El reloj marcaba las 18:45 cuando el segundero tocó
el número seis y Noelia, la profesora gritó: “1,2,3 ¡va! Todas las mujeres que
estaban apoyaron sus antebrazos, levantaron las rodillas y quedaron en la
terrible posición de la plancha.
“Treinta segundos, son solo treinta segundos. Si
puedo dirigir una compañía, ¿cómo no voy a aguantar treinta segundos?”, se
autoalentaba Cecilia.
“¿Si finjo ataque de tos y me voy así me evito esta
tortura?, pensaba María
“Sobre que tuve un mal día, voy y vengo a meterme en
esta clase. ¿Qué pasa si me levanto y me voy? ¿Alguien me va a juzgar por irme
a tomar un helado en vez bajar los kilos que aumenté en el embarazo? ¿No tengo inmunidad de madre primeriza?, se
quejaba Carolina que había pasado toda la noche despierta porque su bebé no
paró de llorar.
“Esta plancha maldita no me va a ganar. Hoy no. Hoy
puedo con todo.”, se decía Laura que había curado a una nena con cáncer y
sentía que podía comerse el mundo.
Sofía respiraba profundo y no pensaba en nada más que
evitar que se le cayeran las lágrimas. Hacía menos de un mes había fallecido su
mamá y el dolor que tenía en el alma era más grande que el que podía provocar
cualquier ejercicio de gimnasia.
“Tengo dos semanas para bajar la pancita antes de las
vacaciones. Tengo que aguantar, son solo treinta segundos”, se ordenaba Catalina.

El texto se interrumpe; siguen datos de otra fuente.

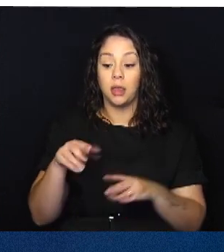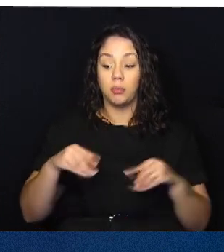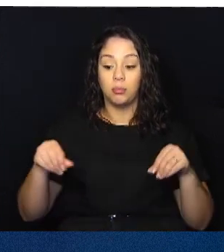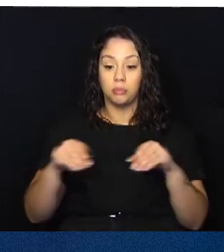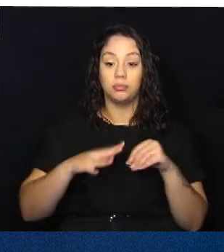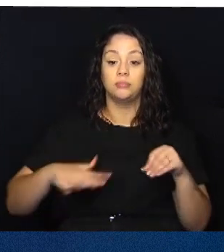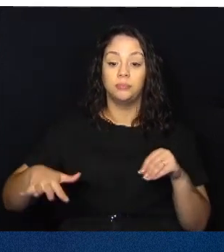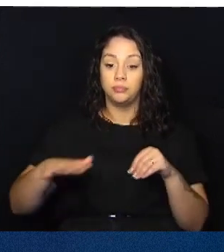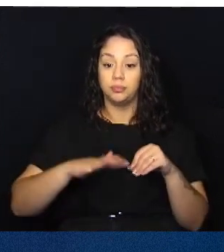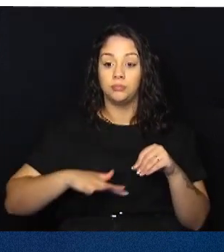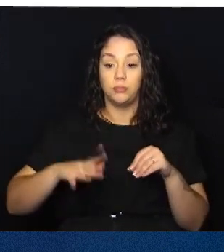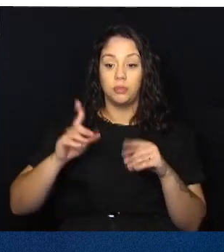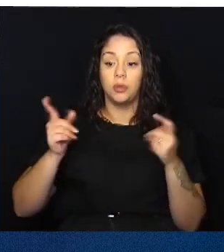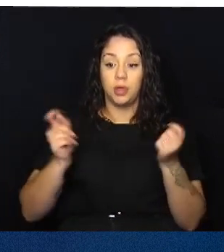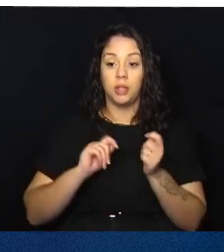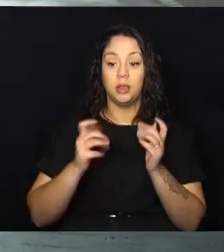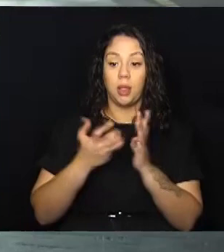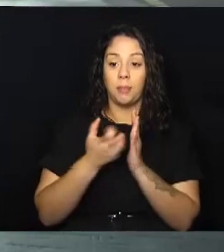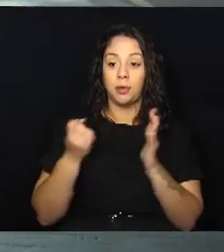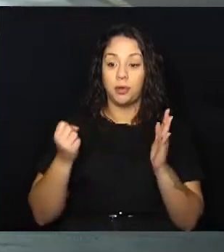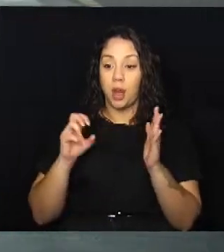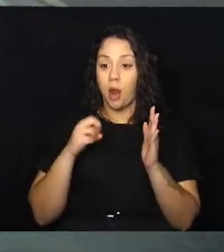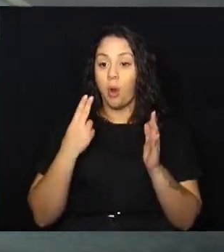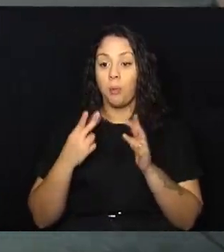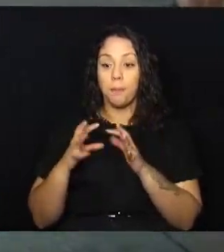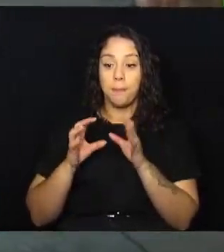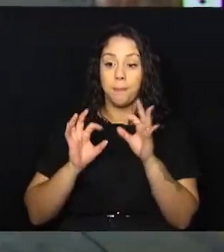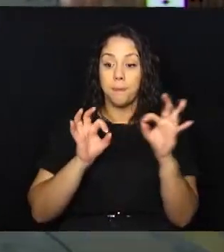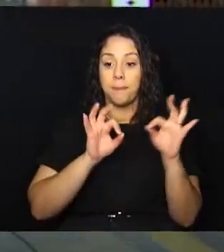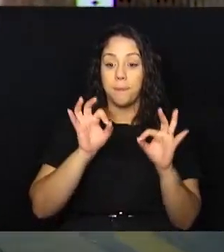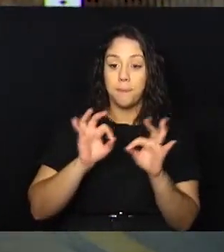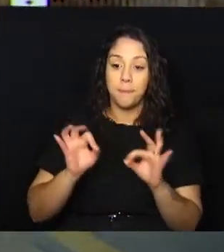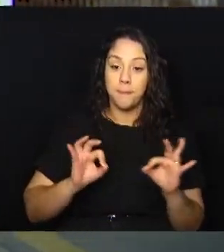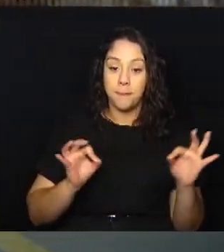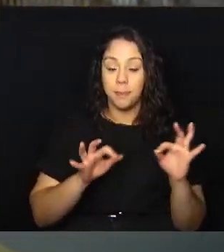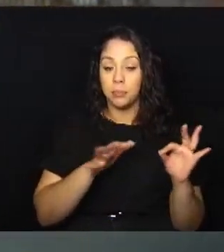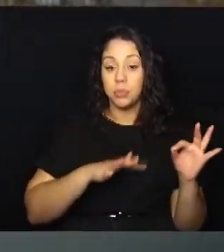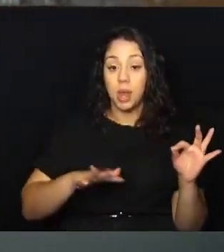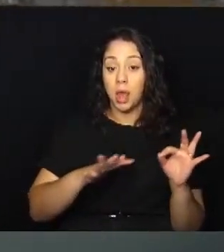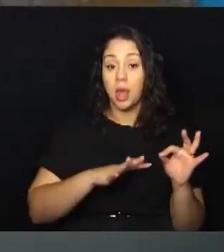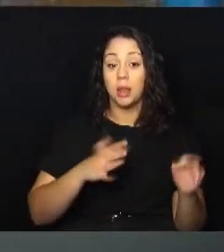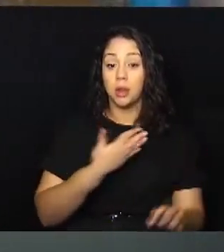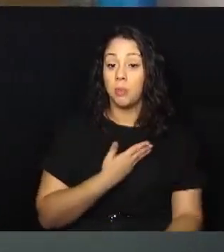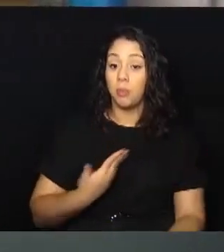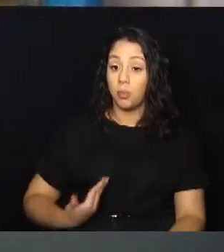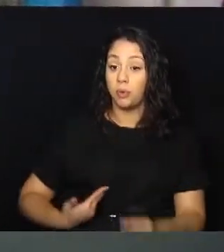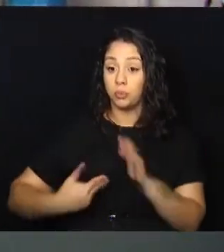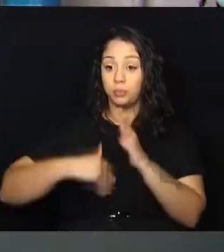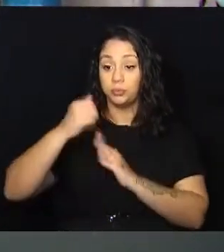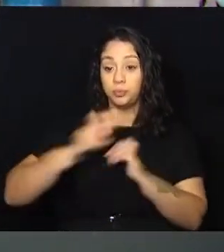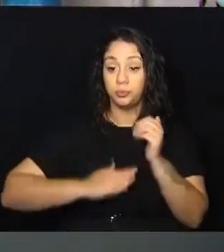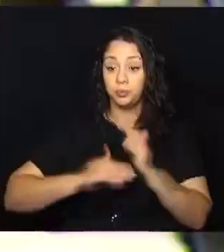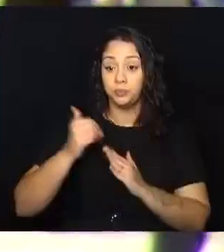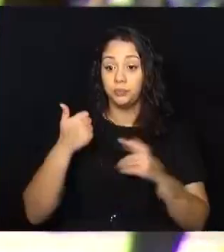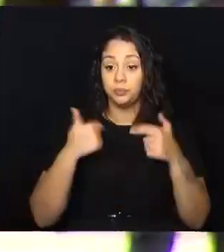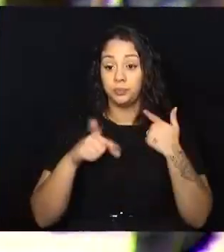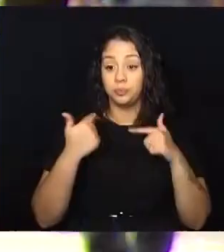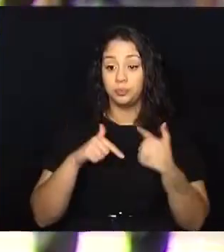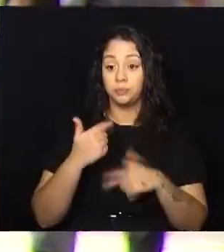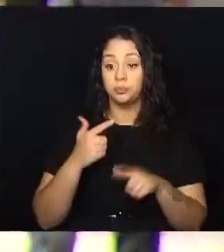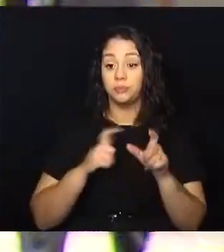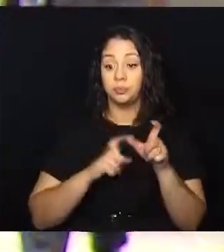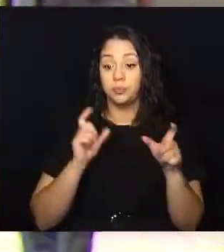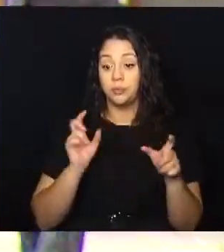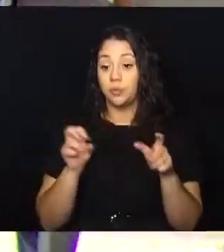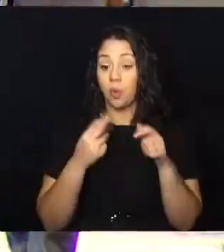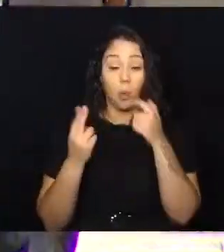exercício do comércio em instalações removíveis, em geral, nas vias e logradouros públicos, para o exercício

Yamila miraba a todas sufrir y transpirar. “Si
supieran lo que es el verdadero dolor, esto les parecería una pavada”, pensó y
rápidamente se volvió a enfocar en cómo hacer para no pasarse otra vez con la
sal cuando preparara la cena. No quería recibir otra paliza de su marido.
Romina la miró a Yamila, ¿cómo hace para aguantar sin
que se le caiga una gota de transpiración? Seguramente lo único que hace es ir
al gimnasio, criticó Analía.
El segundero llegó al doce y la profesora pronunció
la palabra mágica: “descansen”. Todas se desplomaron en la colchoneta
aliviadas, pero cuando Noelia les dijo que se preparen para una segunda tanda,
todas gritaron al unísono un fuerte “¡No!”.